Render each line of the material below as a JSON list of strings, one string per line, with blank lines left out.
## BEGIN DATA FOR THE TASK
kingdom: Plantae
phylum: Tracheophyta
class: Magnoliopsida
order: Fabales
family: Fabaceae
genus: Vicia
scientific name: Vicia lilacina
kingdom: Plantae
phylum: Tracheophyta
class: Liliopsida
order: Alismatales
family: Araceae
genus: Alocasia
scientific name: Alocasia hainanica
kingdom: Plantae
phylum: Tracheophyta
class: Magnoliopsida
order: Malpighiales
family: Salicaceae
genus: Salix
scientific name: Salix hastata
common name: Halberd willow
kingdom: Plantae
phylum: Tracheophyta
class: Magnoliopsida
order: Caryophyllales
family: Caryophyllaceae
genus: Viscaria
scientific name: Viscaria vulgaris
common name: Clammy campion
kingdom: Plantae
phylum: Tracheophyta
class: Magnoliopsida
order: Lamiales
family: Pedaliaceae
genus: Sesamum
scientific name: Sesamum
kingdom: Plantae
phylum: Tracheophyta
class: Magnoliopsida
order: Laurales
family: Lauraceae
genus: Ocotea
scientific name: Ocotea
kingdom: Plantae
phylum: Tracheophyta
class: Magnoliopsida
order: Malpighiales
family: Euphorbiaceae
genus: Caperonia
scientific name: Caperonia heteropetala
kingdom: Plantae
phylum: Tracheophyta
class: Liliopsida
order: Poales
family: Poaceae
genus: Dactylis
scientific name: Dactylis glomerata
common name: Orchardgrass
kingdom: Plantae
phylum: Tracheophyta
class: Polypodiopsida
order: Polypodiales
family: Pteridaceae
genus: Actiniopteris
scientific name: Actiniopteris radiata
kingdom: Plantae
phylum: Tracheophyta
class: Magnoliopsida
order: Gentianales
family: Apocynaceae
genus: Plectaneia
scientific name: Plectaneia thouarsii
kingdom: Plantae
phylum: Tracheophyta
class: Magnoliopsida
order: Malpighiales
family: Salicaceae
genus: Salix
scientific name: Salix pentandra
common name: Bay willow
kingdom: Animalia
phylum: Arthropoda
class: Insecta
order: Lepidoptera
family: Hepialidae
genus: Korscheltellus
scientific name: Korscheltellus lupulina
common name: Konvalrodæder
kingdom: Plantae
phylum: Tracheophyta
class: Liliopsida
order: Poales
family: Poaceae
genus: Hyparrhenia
## END DATA FOR THE TASK
#### [WRITTEN SOLUTION]
[
  "kingdom: Plantae",
  "phylum: Tracheophyta",
  "class: Magnoliopsida",
  "order: Fabales",
  "family: Fabaceae",
  "genus: Vicia",
  "scientific name: Vicia lilacina",
  "kingdom: Plantae",
  "phylum: Tracheophyta",
  "class: Liliopsida",
  "order: Alismatales",
  "family: Araceae",
  "genus: Alocasia",
  "scientific name: Alocasia hainanica",
  "kingdom: Plantae",
  "phylum: Tracheophyta",
  "class: Magnoliopsida",
  "order: Malpighiales",
  "family: Salicaceae",
  "genus: Salix",
  "scientific name: Salix hastata",
  "common name: Halberd willow",
  "kingdom: Plantae",
  "phylum: Tracheophyta",
  "class: Magnoliopsida",
  "order: Caryophyllales",
  "family: Caryophyllaceae",
  "genus: Viscaria",
  "scientific name: Viscaria vulgaris",
  "common name: Clammy campion",
  "kingdom: Plantae",
  "phylum: Tracheophyta",
  "class: Magnoliopsida",
  "order: Lamiales",
  "family: Pedaliaceae",
  "genus: Sesamum",
  "scientific name: Sesamum",
  "kingdom: Plantae",
  "phylum: Tracheophyta",
  "class: Magnoliopsida",
  "order: Laurales",
  "family: Lauraceae",
  "genus: Ocotea",
  "scientific name: Ocotea",
  "kingdom: Plantae",
  "phylum: Tracheophyta",
  "class: Magnoliopsida",
  "order: Malpighiales",
  "family: Euphorbiaceae",
  "genus: Caperonia",
  "scientific name: Caperonia heteropetala",
  "kingdom: Plantae",
  "phylum: Tracheophyta",
  "class: Liliopsida",
  "order: Poales",
  "family: Poaceae",
  "genus: Dactylis",
  "scientific name: Dactylis glomerata",
  "common name: Orchardgrass",
  "kingdom: Plantae",
  "phylum: Tracheophyta",
  "class: Polypodiopsida",
  "order: Polypodiales",
  "family: Pteridaceae",
  "genus: Actiniopteris",
  "scientific name: Actiniopteris radiata",
  "kingdom: Plantae",
  "phylum: Tracheophyta",
  "class: Magnoliopsida",
  "order: Gentianales",
  "family: Apocynaceae",
  "genus: Plectaneia",
  "scientific name: Plectaneia thouarsii",
  "kingdom: Plantae",
  "phylum: Tracheophyta",
  "class: Magnoliopsida",
  "order: Malpighiales",
  "family: Salicaceae",
  "genus: Salix",
  "scientific name: Salix pentandra",
  "common name: Bay willow",
  "kingdom: Animalia",
  "phylum: Arthropoda",
  "class: Insecta",
  "order: Lepidoptera",
  "family: Hepialidae",
  "genus: Korscheltellus",
  "scientific name: Korscheltellus lupulina",
  "common name: Konvalrodæder",
  "kingdom: Plantae",
  "phylum: Tracheophyta",
  "class: Liliopsida",
  "order: Poales",
  "family: Poaceae",
  "genus: Hyparrhenia"
]